▶ [WORK INSTRUCTIONS] Reproduce the records below line for line, leaving out the pictures.

** START ENTRIES SHOWN **

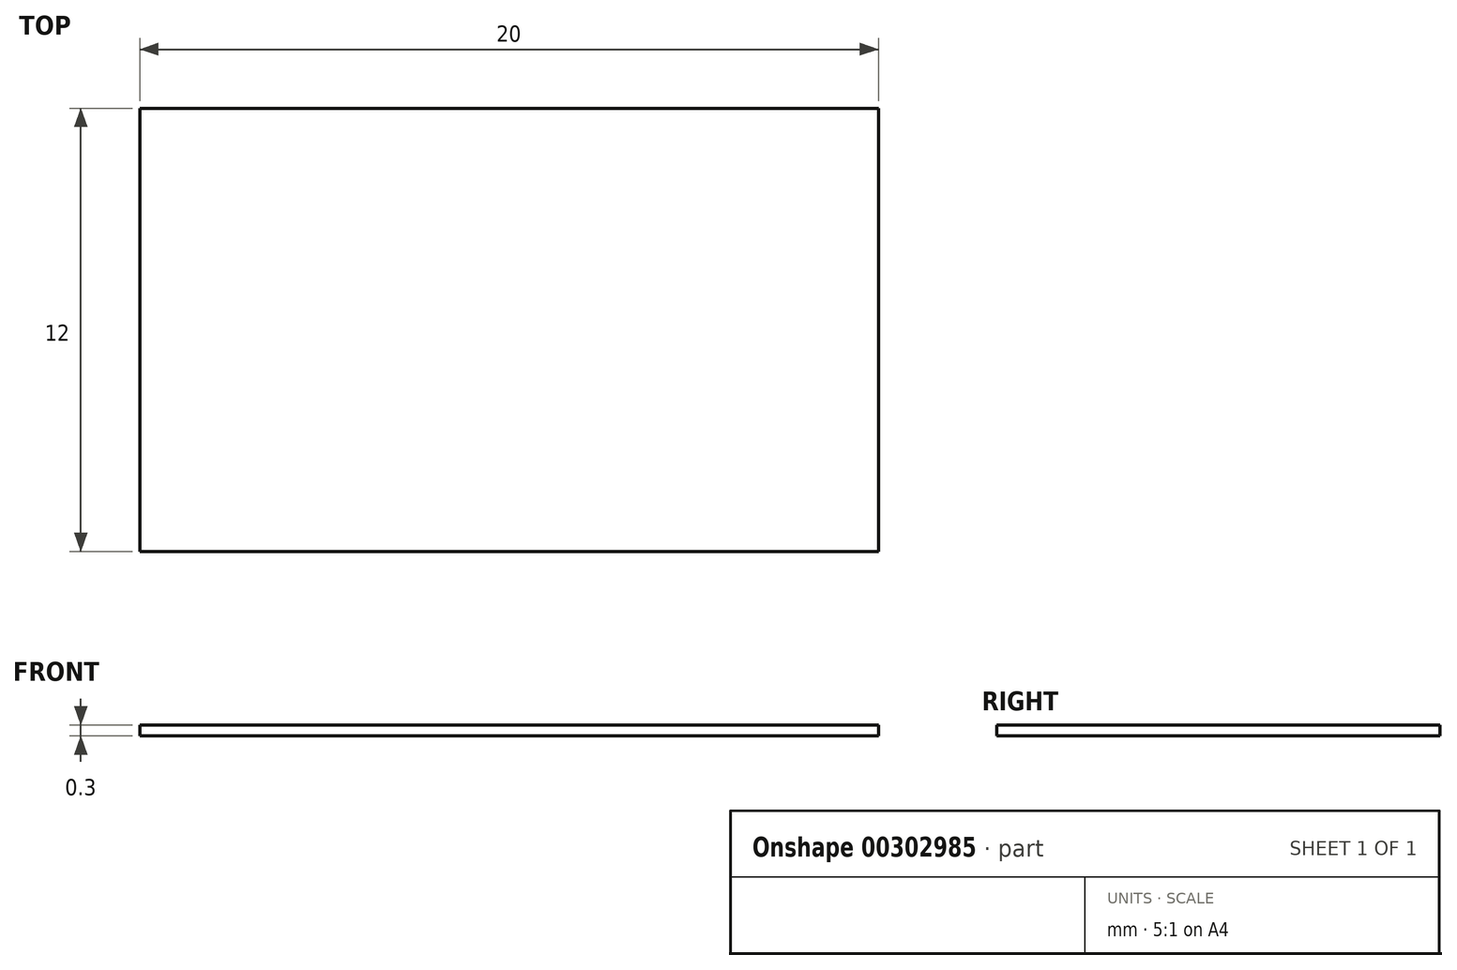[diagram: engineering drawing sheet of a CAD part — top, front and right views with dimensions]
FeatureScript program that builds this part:
annotation { "Feature Type Name" : "Feature", "Feature Type Description" : "" }
export const myFeature = defineFeature(function(context is Context, id is Id, definition is map)
    precondition{}
    {
        {
            var Q0;
            Q0=qCreatedBy(makeId("Top.planeOp"),FACE);
            var sketch = newSketch(context, id + "F0", { "sketchPlane" : qUnion([Q0])});
            skLineSegment(sketch, "E0.bottom", {"start": v(10, 6) * mm, "end": v(-10, 6) * mm});
            skLineSegment(sketch, "E0.top", {"start": v(10, -6) * mm, "end": v(-10, -6) * mm});
            skLineSegment(sketch, "E0.left", {"start": v(10, 6) * mm, "end": v(10, -6) * mm});
            skLineSegment(sketch, "E0.right", {"start": v(-10, 6) * mm, "end": v(-10, -6) * mm});
            skPoint(sketch, "E0.middle", {"position": v(0, 0) * mm});
            skSolve(sketch);
        }
        {
            var Q0;
            Q0=makeQuery(id+"F0.imprint","IMPRINT",FACE,{"disambiguationData":[TD([[makeQuery(id+"F0.imprint","IMPRINT",EDGE,{"derivedFrom":sQuery(id+"F0.wireOp",EDGE,"E0.bottom")}),1.0]])]});
            extrude(context, id + "F1", {"entities" : qUnion([Q0]), "depth" : 0.3 * mm, "offsetDistance" : 25 * mm});
        }
    });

** END ENTRIES SHOWN **

▶ [SOLUTION TO THIS EXERCISE]
[diagram: engineering drawing sheet of a CAD part — top, front and right views with dimensions]
FeatureScript program that builds this part:
annotation { "Feature Type Name" : "Feature", "Feature Type Description" : "" }
export const myFeature = defineFeature(function(context is Context, id is Id, definition is map)
    precondition{}
    {
        {
            var Q0;
            Q0=qCreatedBy(makeId("Top.planeOp"),FACE);
            var sketch = newSketch(context, id + "F0", { "sketchPlane" : qUnion([Q0])});
            skLineSegment(sketch, "E0.bottom", {"start": v(10, 6) * mm, "end": v(-10, 6) * mm});
            skLineSegment(sketch, "E0.top", {"start": v(10, -6) * mm, "end": v(-10, -6) * mm});
            skLineSegment(sketch, "E0.left", {"start": v(10, 6) * mm, "end": v(10, -6) * mm});
            skLineSegment(sketch, "E0.right", {"start": v(-10, 6) * mm, "end": v(-10, -6) * mm});
            skPoint(sketch, "E0.middle", {"position": v(0, 0) * mm});
            skSolve(sketch);
        }
        {
            var Q0;
            Q0=makeQuery(id+"F0.imprint","IMPRINT",FACE,{"disambiguationData":[TD([[makeQuery(id+"F0.imprint","IMPRINT",EDGE,{"derivedFrom":sQuery(id+"F0.wireOp",EDGE,"E0.bottom")}),1.0]])]});
            extrude(context, id + "F1", {"entities" : qUnion([Q0]), "depth" : 0.3 * mm, "offsetDistance" : 25 * mm});
        }
    });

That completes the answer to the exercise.